Algılarımız Nasıl Öğrendiğimizi Etkiler
Columbia Üniversitesi, St. Louis'deki Washington Üniversitesi ve Northwestern Üniversitesi'nden araştırmacılar, bir bireyin zekayı algılama şeklinin öğrendiklerine inandıklarını etkilediğini bulduklarından, yeni araştırma aksini gösteriyor.
Bir bireyin öğrenme algısının kişinin öğrenme motivasyonunu etkilediği uzun zamandır bilinmektedir. Örneğin, bazıları zekanın sabit olduğuna ve ek çabanın bireyin öğrenebileceklerini değiştirmeyeceğine inanıyor.
Columbia Üniversitesi'nden Ph.D. David B. Miele, bu bakış açısına sahip bireylere "varlık teorisyenleri" deniyor ve bir şey zor olduğunda bağlantılarını koparma eğiliminde. "[Çalışma konusunu] gerçekten öğrenemeyeceklerine karar veriyorlar."
Farklı bir görüş, çok çalışmanın ve ısrarın çabaya değer olacağına ve sonuçları iyileştireceğine inanan "artımlı teorisyenler" tarafından savunulmaktadır.
Derginin bir sonraki sayısında yayınlanacak bir çalışmada Psikolojik Bilim, araştırmacılar, bu teorilerin insanların kendi öğrenmelerini değerlendirme şekillerini de etkileyip etkilemediğini test etmeye karar verdiler.
Araştırmacılar iki deney gerçekleştirdi: İlkinde, İngilizce konuşan 75 öğrenci, öğrenmek için ne kadar çaba harcadıklarına göre değişen 54 çift Endonezce-İngilizce çeviri üzerinde çalıştı.
Kolay çiftler, Endonezyalı meslektaşlarıyla (örneğin, Polisi-Police) neredeyse aynı olan ve öğrenmek için çok az çaba gerektiren İngilizce sözcüklerden oluşuyordu; orta çiftlerin çoğu hala bir şekilde bağlantılıydı (örneğin, Bagasi-Valiz), ancak öğrenmek için kolay çiftlerden daha fazla çaba gerektiriyordu; ve zor çiftler tamamen farklıydı (örneğin, Pembalut-Bandaj) ve öğrenmek için en fazla çabayı gerektiriyordu.
Her çifti istedikleri kadar inceledikten sonra katılımcılar, yaklaşan bir testte Endonezce kelimeyi verdiklerinde İngilizce kelimeyi hatırlayabileceklerinden ne kadar emin olduklarını bildirdi.
Çalışmayı ve tüm çiftler için “öğrenme yargılarını” bildirmeyi bitirdikten sonra, hatırlama testine girdiler.
Son olarak, deneyin sonunda, zekanın sabit veya değişken olduğuna ne ölçüde inandıklarını değerlendiren bir anket doldurdular.
Sonuçlar ilginçti.
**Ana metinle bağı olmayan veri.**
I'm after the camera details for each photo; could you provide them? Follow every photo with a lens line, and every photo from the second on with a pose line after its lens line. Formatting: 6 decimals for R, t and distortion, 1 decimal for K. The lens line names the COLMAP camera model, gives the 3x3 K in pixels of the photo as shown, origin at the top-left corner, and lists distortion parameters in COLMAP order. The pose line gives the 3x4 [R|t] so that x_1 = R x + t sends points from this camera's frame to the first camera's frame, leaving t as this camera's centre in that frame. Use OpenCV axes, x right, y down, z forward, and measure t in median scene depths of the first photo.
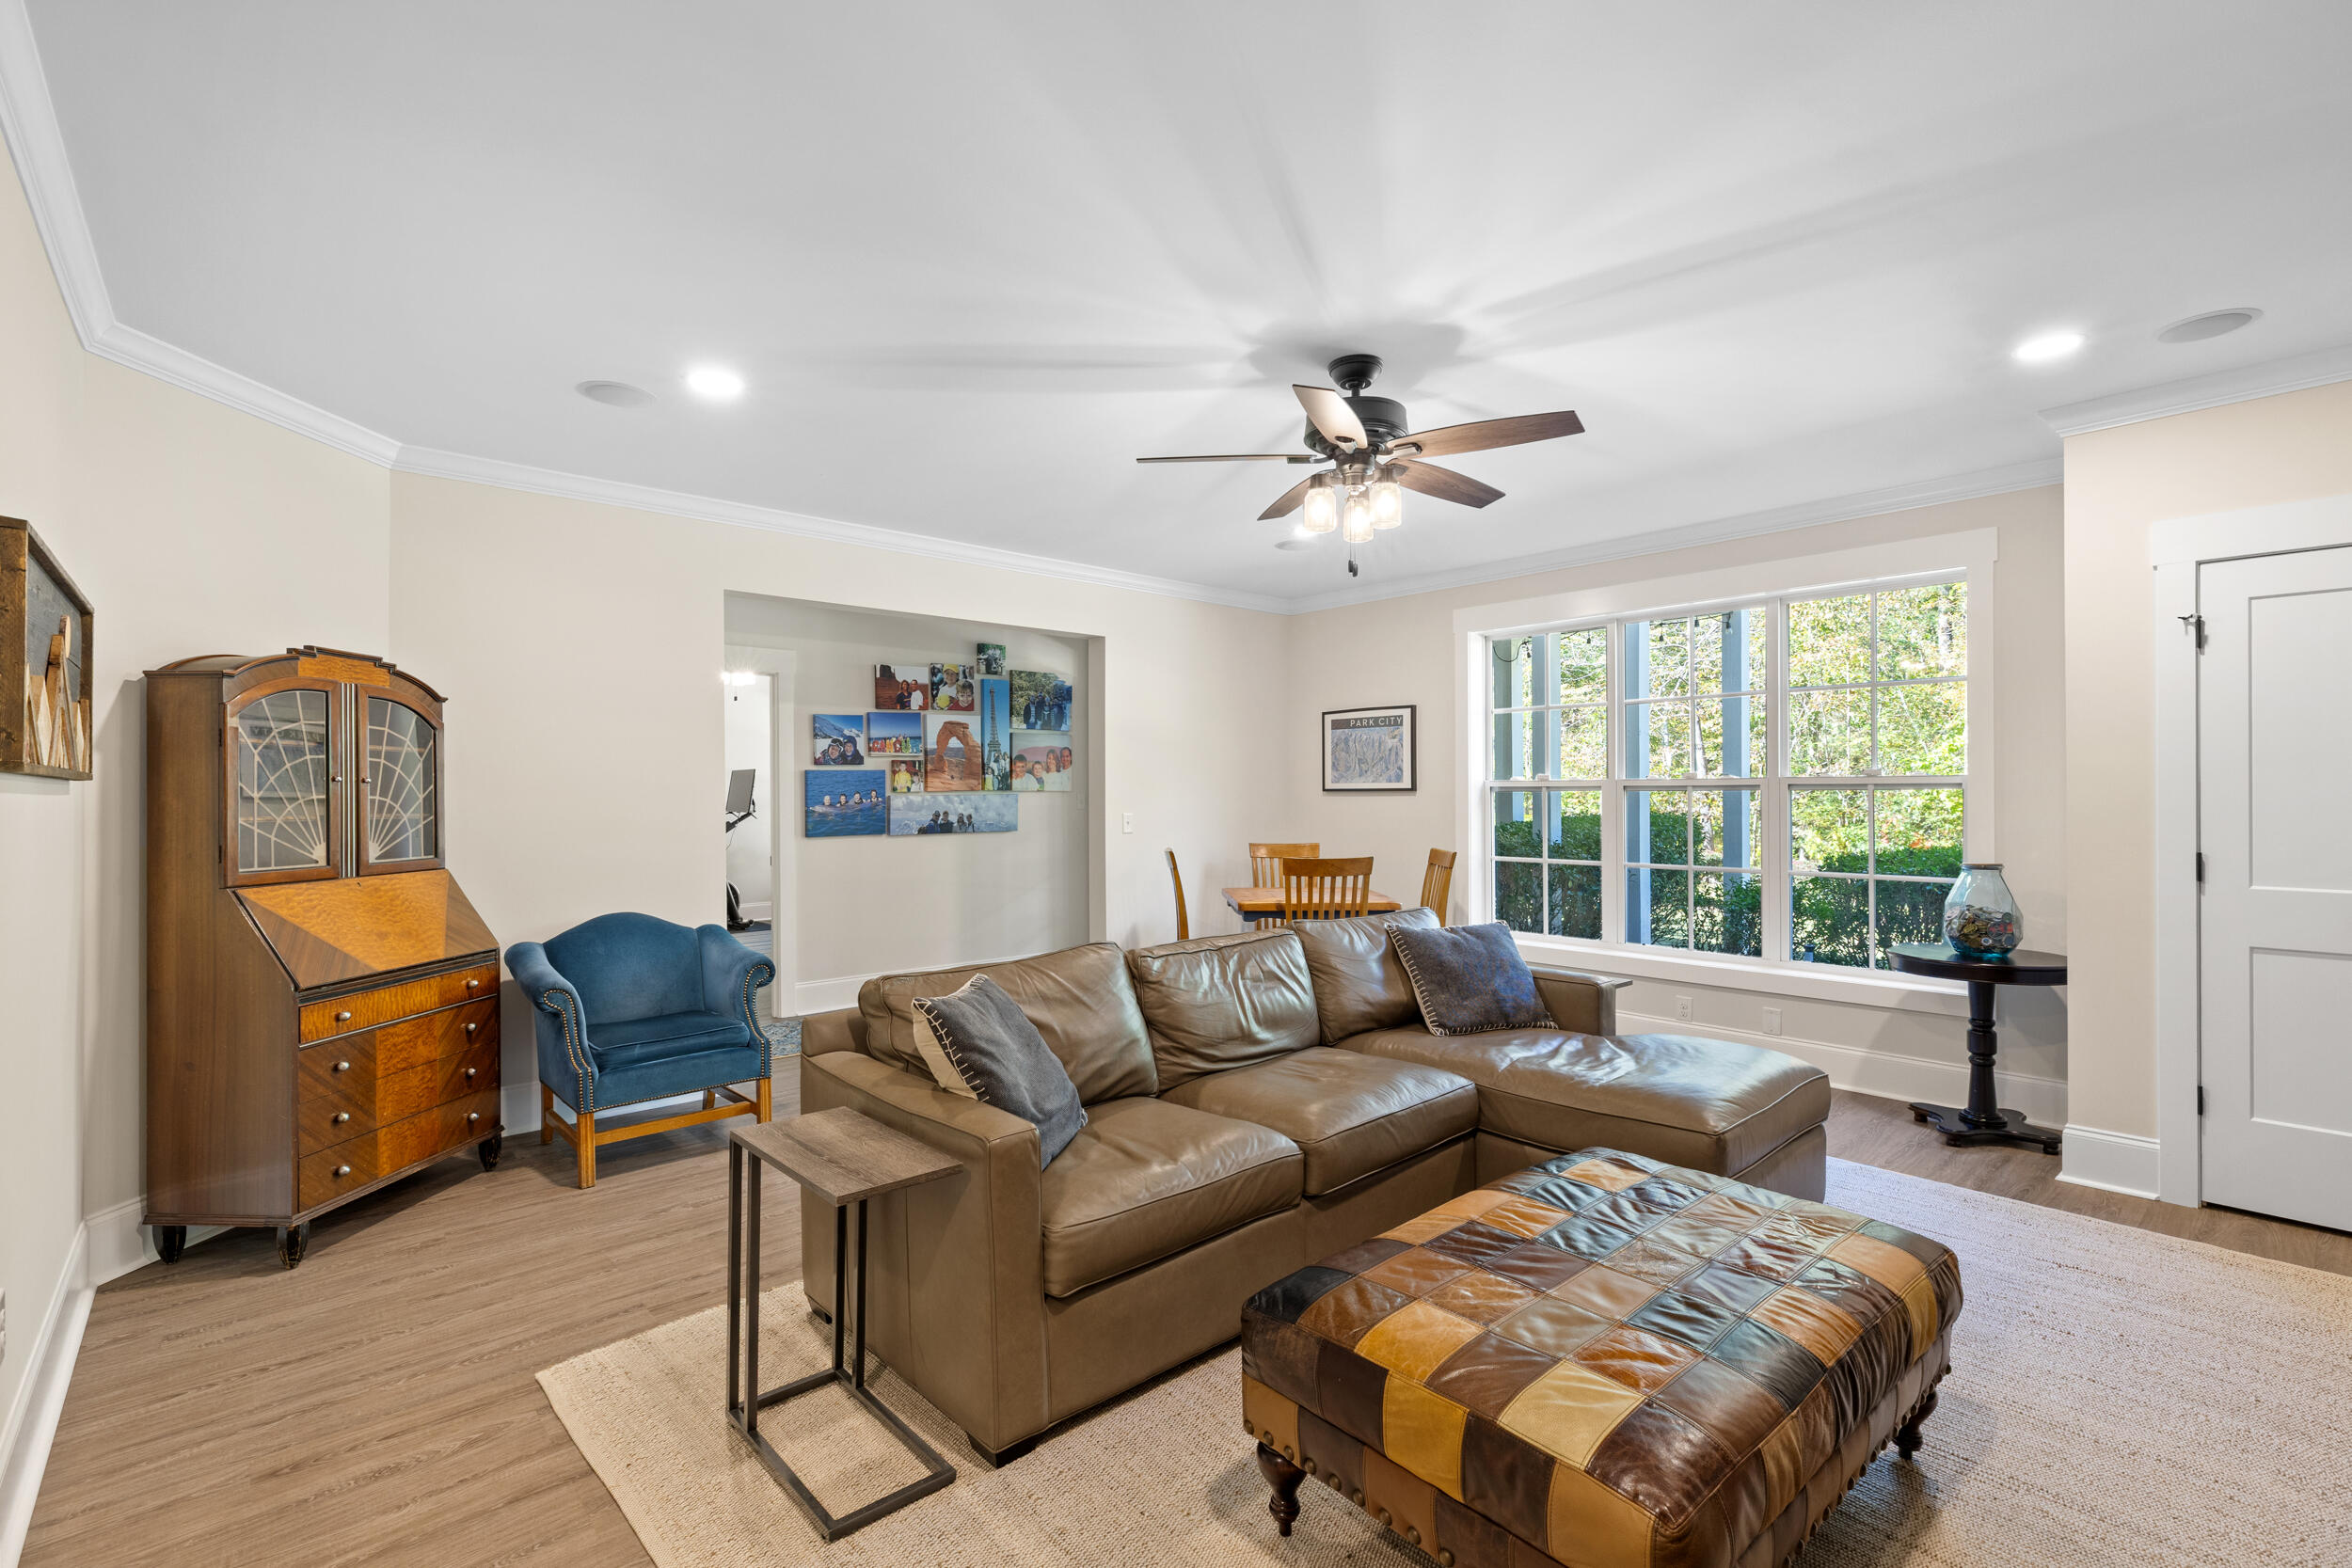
lens RADIAL K [[1058.5, 0, 1186.4], [0, 1058.5, 793.8], [0, 0, 1]] dist [0.004910, 0.000266]
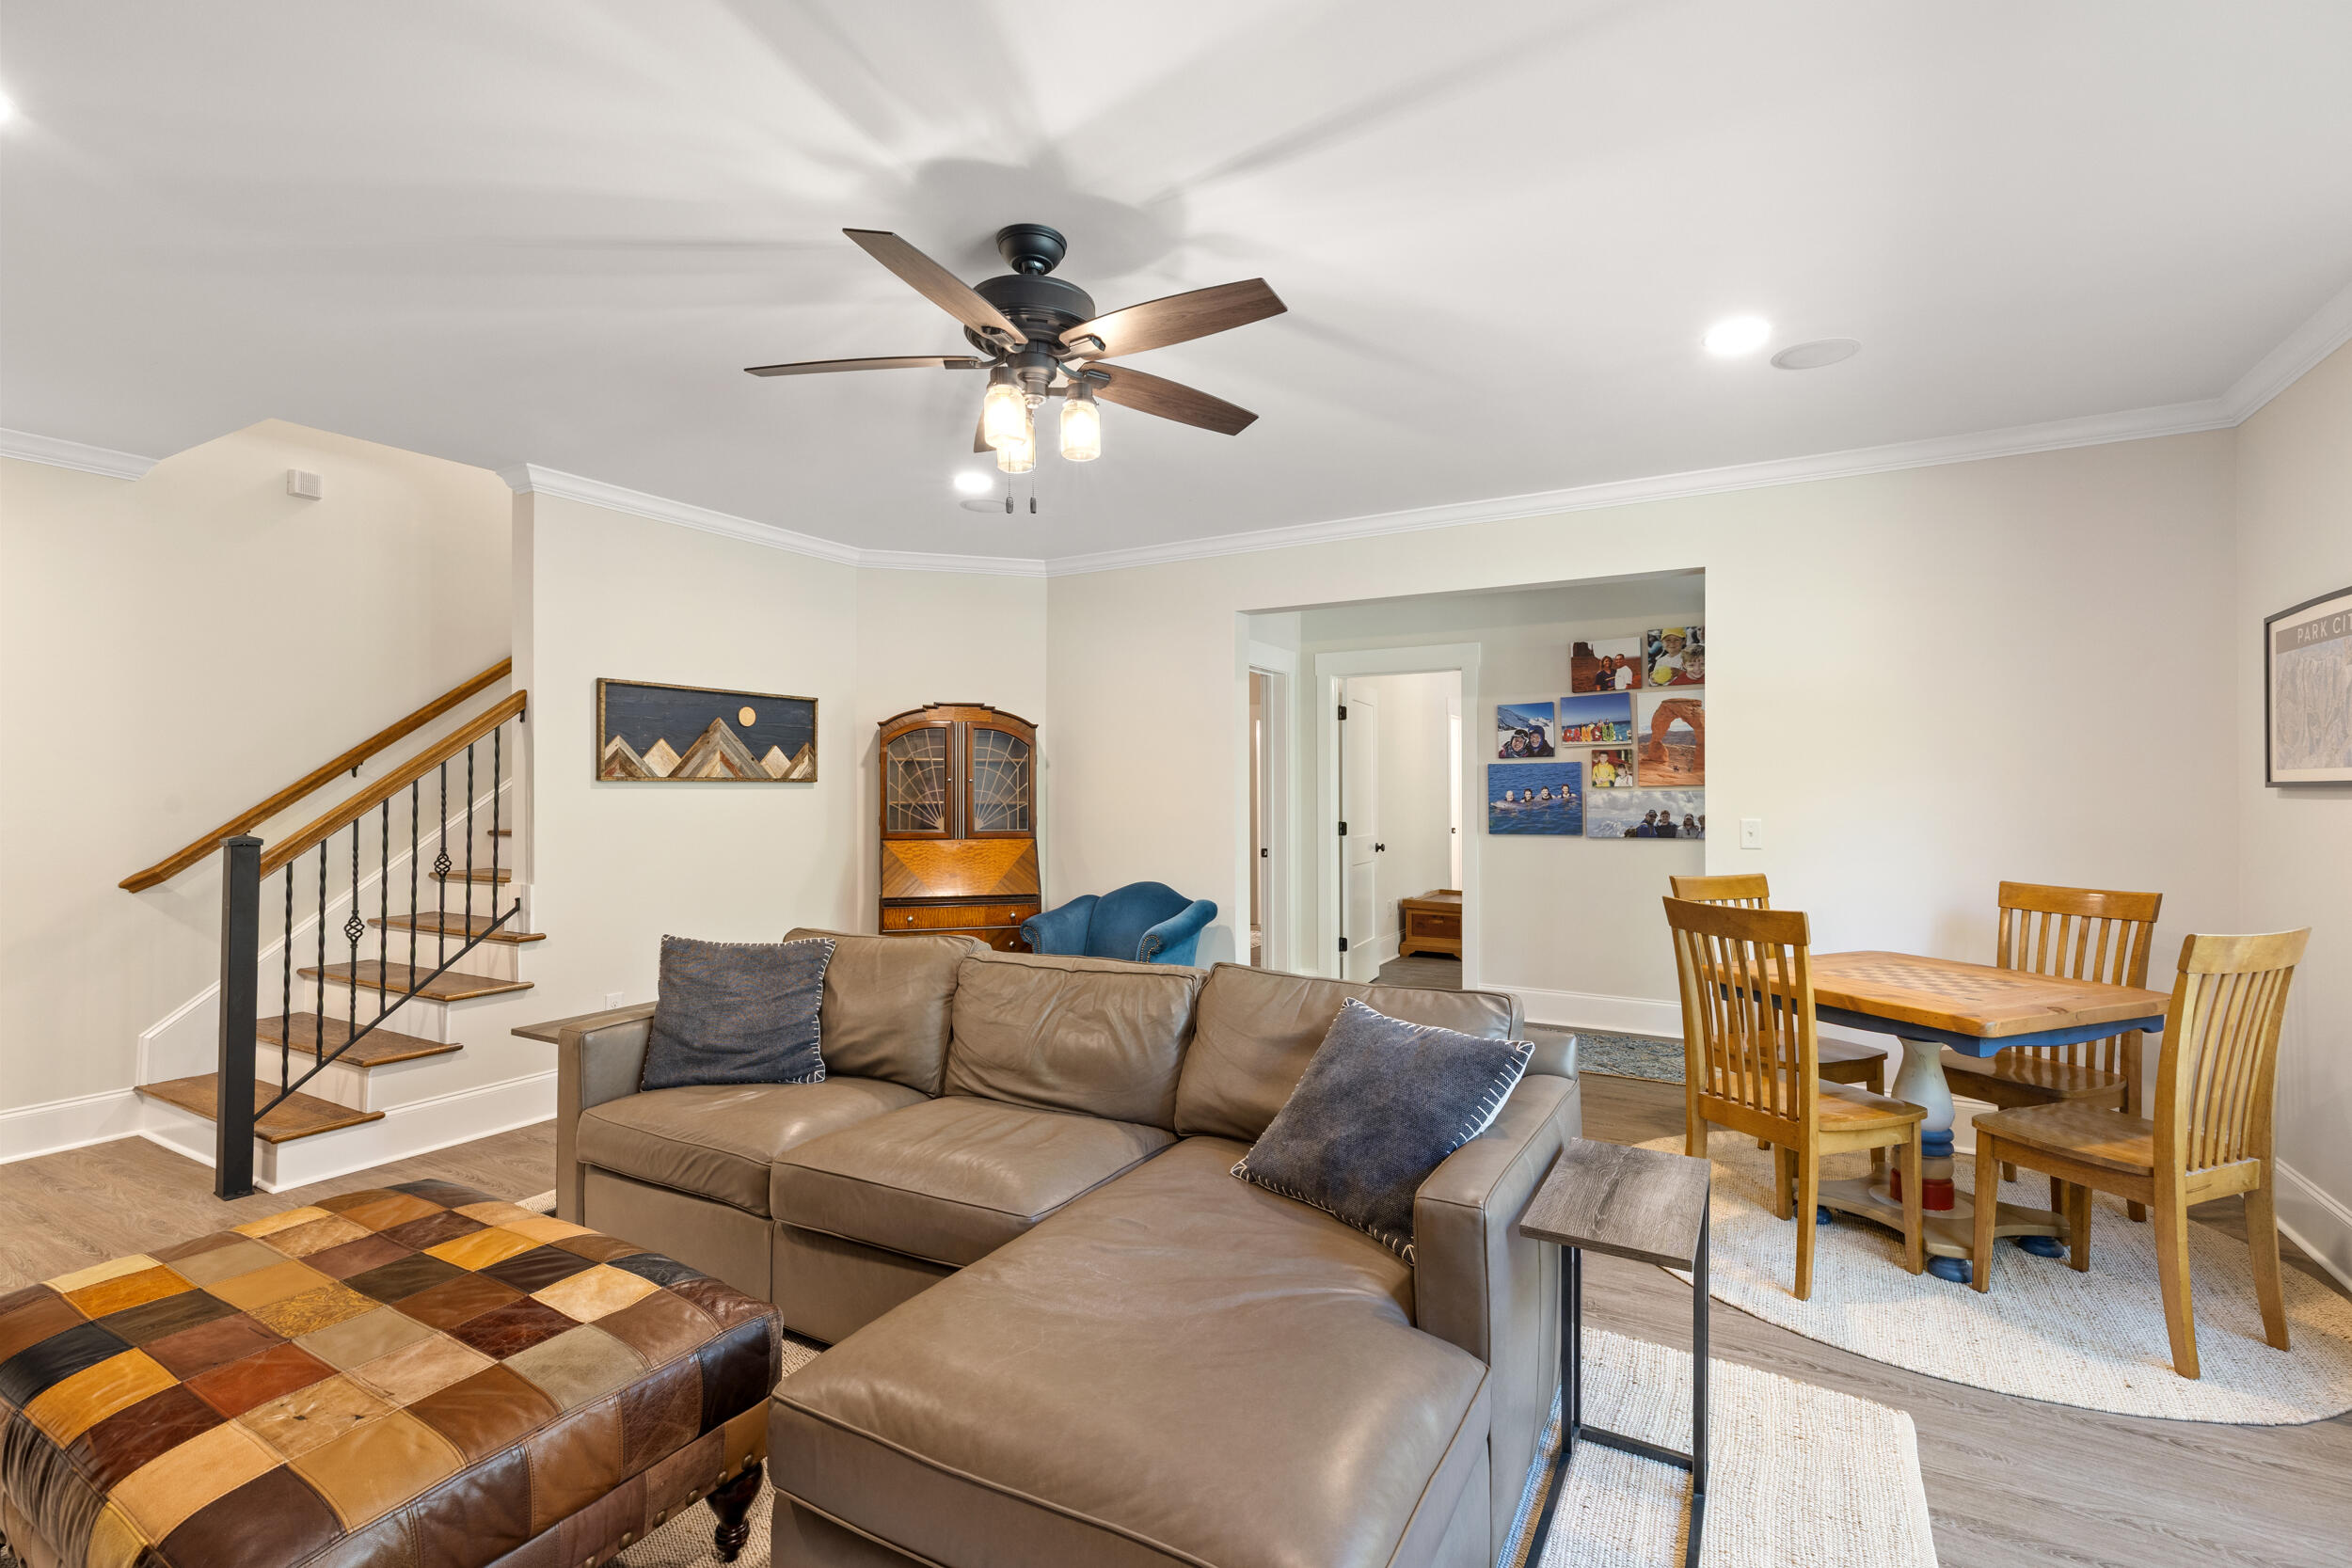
lens RADIAL K [[1058.5, 0, 1180.3], [0, 1058.5, 775.8], [0, 0, 1]] dist [0.004910, 0.000266]
pose [[0.299709, -0.008223, -0.953995, 0.450162], [-0.001586, 0.999957, -0.009117, -0.002489], [0.954029, 0.004245, 0.299683, 0.421078]]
Beklendiği gibi, tüm öğrenciler zor çiftler yerine kolay çiftleri daha iyi hatırladılar. Bununla birlikte, sadece çalışmaya daha az zaman harcadıkça kendinden daha emin olan "varlık teorisyenleri", bunu yapmak için gereken çabayı doğru bir şekilde tahmin edebildiler.
Artımlı teorisyenler (çalışmaya ne kadar çok zaman harcadıklarını ifade eden), zor çiftleri hatırlama olasılıkları konusunda aşırı özgüvenli ve kolay çiftleri hatırlama olasılıkları konusunda yeterince emin değillerdi.
İkinci deney benzer sonuçlar verdi. Bu bulgular, bir bireyin öğrenmenin gerçekleştiğine inanma şeklinin, insanları kendi öğrenimleri hakkında farklı izlenimler edinmelerine yol açabileceğini göstermektedir. Araştırmacılar, her iki öğrenme teorisinin de inandırıcı olduğuna inanıyor.
“Kişisel sınırlamalara duyarlı olmalıyız” - diyelim ki, bir öğrenme engeli - “ve aynı zamanda bu sınırlamaların her şeyin sonu olduğunu düşünmemeliyiz. Çaba her zaman bir miktar iyileştirmeye yol açabilir, ancak aynı zamanda azalan getiri yasasının da farkında olmanız gerekir, "dedi Miele.
Sonuç olarak, sıkı çalışma ve sebat, ek önemli kazanımlar sağlasa da sağlamasa da, çabanın kesinlikle zarar vermemesidir.